Touchés par la simplicité du professeur, l'aide ménagère et son fils vont se prendre d'amitié pour lui. L'occasion pour chacun d'apporter à l'autre ce qu'il connaît le mieux: mathématiques et théorie des nombres pour le professeur, plaisirs simples de la vie pour l'aide ménagère, base-ball pour son fils.
Je suis assez d'accord avec d'autres critiques concernant les descriptions un peu longues sur le base-ball japonais, mais ça n'alourdit pas tellement l'histoire, qui reste agréable à lire.

Nb - Avion - 40 ans - 2 novembre 2010


714=2x3x7x17 7 étoiles

Voici le troisième livre de Yoko Ogawa que je lis. Le thème, le récit de ces vies sont très agréable à découvrir, une fois de plus. Mais comme ni les maths, ni le base ball ne me passionnent vraiment, je reste un peu sur ma faim pour cet auteur que je désire mieux connaître. A suivre donc.

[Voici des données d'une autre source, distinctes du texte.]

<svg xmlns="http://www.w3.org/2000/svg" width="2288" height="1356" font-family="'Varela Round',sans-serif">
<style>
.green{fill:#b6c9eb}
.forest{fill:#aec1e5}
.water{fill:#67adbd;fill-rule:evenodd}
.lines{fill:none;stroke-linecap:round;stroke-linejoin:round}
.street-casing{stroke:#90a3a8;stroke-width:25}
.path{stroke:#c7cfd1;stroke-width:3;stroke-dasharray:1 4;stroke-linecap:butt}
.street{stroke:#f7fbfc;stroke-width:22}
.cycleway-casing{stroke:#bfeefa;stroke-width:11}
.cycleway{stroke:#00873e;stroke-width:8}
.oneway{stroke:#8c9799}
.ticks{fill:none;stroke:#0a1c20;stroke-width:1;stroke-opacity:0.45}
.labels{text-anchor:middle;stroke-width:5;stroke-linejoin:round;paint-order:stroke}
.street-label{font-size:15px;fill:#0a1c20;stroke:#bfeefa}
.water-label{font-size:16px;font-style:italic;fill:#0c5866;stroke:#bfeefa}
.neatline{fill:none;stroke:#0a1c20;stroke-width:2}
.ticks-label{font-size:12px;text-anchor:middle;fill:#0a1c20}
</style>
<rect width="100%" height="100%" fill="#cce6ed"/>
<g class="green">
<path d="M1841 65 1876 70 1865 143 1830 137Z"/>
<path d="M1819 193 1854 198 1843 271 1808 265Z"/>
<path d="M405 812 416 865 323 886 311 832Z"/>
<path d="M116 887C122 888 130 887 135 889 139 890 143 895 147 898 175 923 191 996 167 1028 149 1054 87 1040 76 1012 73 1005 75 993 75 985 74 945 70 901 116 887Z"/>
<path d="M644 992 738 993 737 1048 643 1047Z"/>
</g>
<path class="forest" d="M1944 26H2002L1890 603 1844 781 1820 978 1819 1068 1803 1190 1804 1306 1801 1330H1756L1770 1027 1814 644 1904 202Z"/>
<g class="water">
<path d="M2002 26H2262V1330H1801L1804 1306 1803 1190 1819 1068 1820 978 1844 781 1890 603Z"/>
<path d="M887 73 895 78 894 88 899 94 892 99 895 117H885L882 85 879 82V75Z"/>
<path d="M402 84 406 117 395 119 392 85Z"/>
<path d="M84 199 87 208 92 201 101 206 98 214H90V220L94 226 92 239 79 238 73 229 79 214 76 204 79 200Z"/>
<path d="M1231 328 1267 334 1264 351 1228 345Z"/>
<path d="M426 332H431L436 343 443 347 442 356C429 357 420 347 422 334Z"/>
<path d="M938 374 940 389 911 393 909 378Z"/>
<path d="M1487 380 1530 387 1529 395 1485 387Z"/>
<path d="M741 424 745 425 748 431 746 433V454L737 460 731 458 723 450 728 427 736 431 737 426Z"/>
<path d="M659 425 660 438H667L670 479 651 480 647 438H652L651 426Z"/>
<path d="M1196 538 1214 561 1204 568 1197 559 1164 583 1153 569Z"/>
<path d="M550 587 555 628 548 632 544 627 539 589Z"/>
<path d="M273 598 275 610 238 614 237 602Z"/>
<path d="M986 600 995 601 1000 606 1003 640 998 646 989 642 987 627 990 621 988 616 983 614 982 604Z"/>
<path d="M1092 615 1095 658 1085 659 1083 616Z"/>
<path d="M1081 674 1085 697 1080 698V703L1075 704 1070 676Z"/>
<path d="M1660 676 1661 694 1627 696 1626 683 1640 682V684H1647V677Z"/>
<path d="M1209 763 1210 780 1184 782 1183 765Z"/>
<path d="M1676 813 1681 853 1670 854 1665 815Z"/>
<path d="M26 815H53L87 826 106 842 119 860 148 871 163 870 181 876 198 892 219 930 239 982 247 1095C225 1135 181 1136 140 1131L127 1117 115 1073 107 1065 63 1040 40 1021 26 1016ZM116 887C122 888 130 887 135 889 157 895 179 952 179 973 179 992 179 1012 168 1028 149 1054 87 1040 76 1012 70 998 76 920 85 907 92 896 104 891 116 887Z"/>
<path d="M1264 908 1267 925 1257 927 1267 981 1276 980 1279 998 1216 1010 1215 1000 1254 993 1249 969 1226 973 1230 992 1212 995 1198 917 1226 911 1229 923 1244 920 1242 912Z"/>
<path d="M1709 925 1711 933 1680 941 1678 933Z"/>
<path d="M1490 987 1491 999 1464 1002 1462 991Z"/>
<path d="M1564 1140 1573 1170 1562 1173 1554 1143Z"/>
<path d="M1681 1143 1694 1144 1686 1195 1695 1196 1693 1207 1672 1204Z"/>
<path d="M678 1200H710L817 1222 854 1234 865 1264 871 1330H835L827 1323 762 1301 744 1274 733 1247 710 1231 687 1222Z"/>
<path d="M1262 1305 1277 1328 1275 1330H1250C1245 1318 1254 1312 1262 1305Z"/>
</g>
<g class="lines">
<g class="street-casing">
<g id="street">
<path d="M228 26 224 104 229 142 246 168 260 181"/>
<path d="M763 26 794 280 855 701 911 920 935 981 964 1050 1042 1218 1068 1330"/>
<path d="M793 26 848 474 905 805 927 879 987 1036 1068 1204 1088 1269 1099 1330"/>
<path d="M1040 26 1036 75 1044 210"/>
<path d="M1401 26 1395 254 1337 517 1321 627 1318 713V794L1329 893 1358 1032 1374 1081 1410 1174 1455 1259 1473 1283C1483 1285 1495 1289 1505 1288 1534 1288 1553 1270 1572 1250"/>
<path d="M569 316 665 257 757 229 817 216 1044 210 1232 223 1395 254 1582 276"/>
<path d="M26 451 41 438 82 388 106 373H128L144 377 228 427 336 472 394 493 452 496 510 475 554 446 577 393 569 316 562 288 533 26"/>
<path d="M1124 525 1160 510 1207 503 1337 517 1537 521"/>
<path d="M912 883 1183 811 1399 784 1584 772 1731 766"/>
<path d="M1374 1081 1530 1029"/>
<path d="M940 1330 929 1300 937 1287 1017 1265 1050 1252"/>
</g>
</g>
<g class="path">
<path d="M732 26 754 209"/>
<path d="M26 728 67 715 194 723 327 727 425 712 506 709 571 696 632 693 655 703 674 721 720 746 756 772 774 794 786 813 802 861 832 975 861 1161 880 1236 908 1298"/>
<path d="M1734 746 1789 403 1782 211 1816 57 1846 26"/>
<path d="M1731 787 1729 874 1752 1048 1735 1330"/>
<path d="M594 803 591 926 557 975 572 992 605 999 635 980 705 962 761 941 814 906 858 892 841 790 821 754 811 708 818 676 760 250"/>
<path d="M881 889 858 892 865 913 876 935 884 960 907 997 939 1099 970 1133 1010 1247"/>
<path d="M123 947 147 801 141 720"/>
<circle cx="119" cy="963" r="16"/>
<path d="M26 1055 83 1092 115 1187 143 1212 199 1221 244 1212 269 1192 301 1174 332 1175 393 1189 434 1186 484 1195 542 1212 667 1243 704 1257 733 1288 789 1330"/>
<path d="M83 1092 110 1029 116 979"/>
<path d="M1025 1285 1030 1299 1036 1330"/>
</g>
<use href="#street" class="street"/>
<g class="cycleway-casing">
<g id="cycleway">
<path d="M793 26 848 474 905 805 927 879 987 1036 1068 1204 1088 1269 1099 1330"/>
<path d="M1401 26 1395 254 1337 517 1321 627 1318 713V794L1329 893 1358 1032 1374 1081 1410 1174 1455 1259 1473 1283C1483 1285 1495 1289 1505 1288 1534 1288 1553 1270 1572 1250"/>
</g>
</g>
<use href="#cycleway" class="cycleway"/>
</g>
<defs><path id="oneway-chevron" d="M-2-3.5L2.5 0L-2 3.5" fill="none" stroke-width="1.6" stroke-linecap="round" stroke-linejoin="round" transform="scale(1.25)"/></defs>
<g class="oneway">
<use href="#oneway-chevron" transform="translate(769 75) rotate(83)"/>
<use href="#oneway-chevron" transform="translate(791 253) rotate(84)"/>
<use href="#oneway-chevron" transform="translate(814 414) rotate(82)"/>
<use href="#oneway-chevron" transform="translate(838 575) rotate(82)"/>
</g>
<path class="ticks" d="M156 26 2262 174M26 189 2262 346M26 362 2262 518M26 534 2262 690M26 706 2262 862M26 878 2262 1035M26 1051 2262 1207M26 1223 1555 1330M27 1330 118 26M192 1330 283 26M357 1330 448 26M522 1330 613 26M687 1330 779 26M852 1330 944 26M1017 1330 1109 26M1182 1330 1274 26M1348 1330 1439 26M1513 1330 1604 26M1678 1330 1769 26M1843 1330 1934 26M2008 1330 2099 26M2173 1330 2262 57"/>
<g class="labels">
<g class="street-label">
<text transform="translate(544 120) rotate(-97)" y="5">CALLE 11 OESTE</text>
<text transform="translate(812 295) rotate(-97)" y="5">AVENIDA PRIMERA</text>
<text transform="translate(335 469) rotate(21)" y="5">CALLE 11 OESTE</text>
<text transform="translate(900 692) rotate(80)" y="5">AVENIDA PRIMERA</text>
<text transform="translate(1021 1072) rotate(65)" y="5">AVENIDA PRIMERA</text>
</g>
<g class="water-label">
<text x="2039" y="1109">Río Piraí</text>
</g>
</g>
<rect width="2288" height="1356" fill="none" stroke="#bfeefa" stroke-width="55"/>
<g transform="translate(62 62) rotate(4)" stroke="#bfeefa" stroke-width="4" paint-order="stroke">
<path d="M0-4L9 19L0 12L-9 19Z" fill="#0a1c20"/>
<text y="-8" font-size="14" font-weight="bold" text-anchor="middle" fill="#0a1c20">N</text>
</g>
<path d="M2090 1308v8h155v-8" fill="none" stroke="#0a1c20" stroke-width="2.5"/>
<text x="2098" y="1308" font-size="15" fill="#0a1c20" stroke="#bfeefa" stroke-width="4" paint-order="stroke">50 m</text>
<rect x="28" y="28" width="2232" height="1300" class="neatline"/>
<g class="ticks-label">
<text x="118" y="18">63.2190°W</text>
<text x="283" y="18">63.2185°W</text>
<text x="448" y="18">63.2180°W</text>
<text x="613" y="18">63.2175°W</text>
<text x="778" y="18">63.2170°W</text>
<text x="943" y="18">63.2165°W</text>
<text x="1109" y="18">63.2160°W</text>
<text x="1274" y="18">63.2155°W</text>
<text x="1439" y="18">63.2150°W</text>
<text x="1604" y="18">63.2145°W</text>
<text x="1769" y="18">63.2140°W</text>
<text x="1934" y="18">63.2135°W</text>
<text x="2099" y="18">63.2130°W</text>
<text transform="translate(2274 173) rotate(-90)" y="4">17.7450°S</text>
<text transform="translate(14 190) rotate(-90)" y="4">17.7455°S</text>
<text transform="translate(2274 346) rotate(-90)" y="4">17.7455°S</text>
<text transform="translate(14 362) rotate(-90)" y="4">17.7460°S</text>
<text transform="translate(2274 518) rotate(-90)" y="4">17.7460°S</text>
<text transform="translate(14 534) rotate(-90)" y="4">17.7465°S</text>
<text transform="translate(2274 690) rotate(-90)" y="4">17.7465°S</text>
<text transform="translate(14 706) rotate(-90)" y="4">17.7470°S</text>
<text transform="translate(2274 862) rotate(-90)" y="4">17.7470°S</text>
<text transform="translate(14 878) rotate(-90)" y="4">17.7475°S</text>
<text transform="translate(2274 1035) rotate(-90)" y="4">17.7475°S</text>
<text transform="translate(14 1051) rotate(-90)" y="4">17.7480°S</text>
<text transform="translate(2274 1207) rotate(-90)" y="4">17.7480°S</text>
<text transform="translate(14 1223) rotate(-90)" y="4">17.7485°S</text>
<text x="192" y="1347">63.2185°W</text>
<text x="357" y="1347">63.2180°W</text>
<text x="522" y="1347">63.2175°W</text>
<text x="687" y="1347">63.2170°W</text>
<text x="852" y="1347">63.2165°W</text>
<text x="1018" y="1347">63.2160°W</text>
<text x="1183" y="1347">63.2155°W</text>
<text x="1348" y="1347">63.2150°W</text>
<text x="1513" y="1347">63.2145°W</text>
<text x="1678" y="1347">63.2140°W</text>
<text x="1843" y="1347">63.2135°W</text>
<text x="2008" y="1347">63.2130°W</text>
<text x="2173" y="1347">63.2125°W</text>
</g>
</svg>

Catinus - Liège - 73 ans - 8 janvier 2010


Attendrissant 6 étoiles

Une histoire assez touchante au cours de laquelle s'entremêlent avec subtilité et pudeur les vies d'un professeur de mathématiques amnésique, d'une aide-ménagère et de son fils.
Les développements "pédagogiques" du professeur sont très enthousiasmants (si seulement les professeurs de mathématiques pouvaient parler en ces termes de la beauté symbolique d'une formule, de la recherche de la vérité, de la joie éprouvée par la découverte d'une solution etc... !).
Par contre, un petit bémol : les nombreuses descriptions des principes du base-ball japonais et de ses stratégies m'ont vraiment ennuyée, mais elles participent en même temps à l'ambiance du roman, donc je les ai tolérées !...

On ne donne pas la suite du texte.